Estos conceptos se agregaron a las palabras del técnico provisorio Pietro Carmignani ("Somos un grupo de desesperados"), que grafica el estado de ánimo imperante en el plantel, que en su próximo partido contra Fiorentina, que ayer se le alejó un punto en el antepenúltimo lugar, deberá afrontar nuevos problemas.

En efecto, no podrá alinear a Cannavaro y al volante argentino Matías Almeyda, quienes serán suspendidos por razones disciplinarias por la Federcalcio, y tanto "tifosi" como los mismos jugadores se preguntan si obedeció a alguna razón lógica no haberle dado a Passarella una última oportunidad, por lo menos hasta Navidad, para intentar salir de la crisis.

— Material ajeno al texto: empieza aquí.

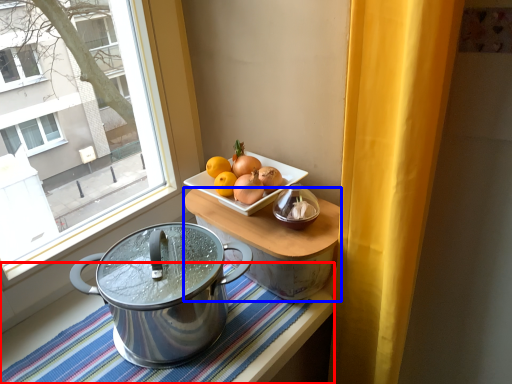
Question: Which object appears farthest to the camera in this image, tablecloth (highlighted by a red box) or table (highlighted by a blue box)?

Choices:
 (A) tablecloth
 (B) table

Answer: (B)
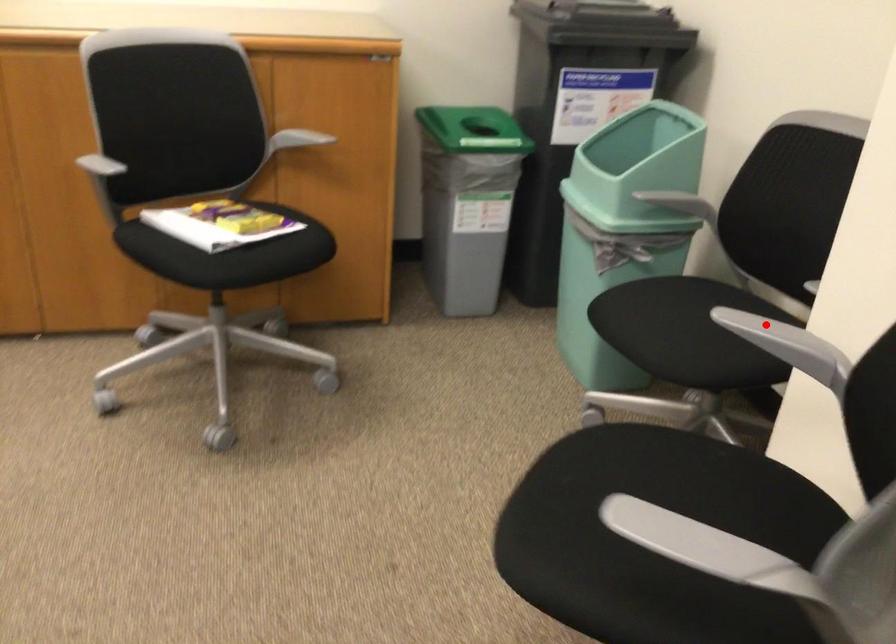
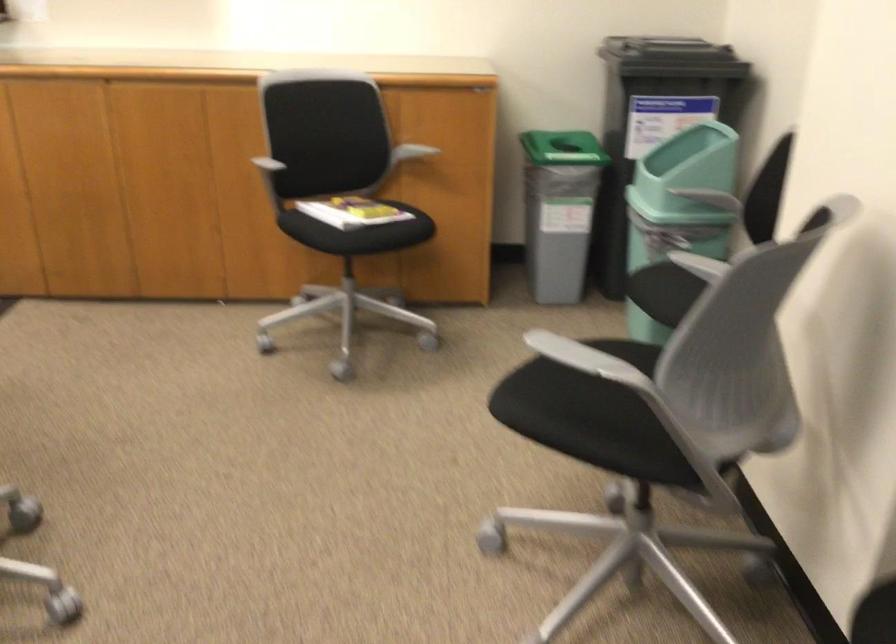
Locate, in the second image, the point that corresponds to the highlighted location in the first image.

(705, 263)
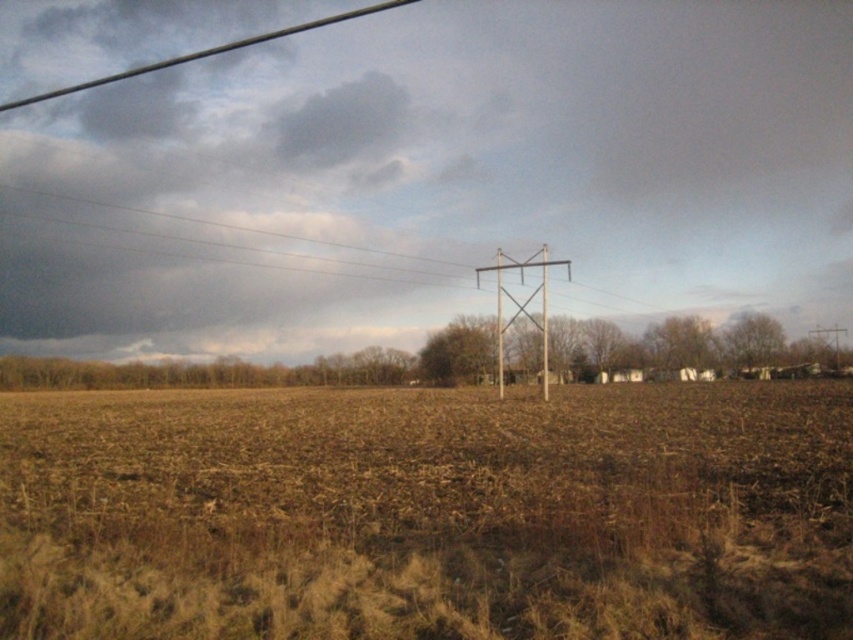
You are standing in the middle of a harvested field and see a point marked at coordinates (x=428, y=515). What is located at that point?

The brown grass at center is located at point (x=428, y=515).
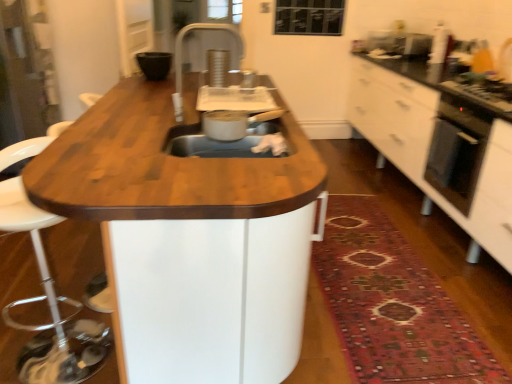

El único consuelo para el técnico argentino y sus colaboradores, quienes retornarán a la Argentina el 23 de diciembre, es que a breve permanencia en Parma (un mes y medio, cinco fechas de la Liga Italiana) se les traducirá en un suculento ingreso económico, de casi 3,5 millones de dólares, derivados del contrato anual que el club deberá pagarles más la cláusula penal ue en el mismo había sido incluída para el caso de su interrupción anticipada.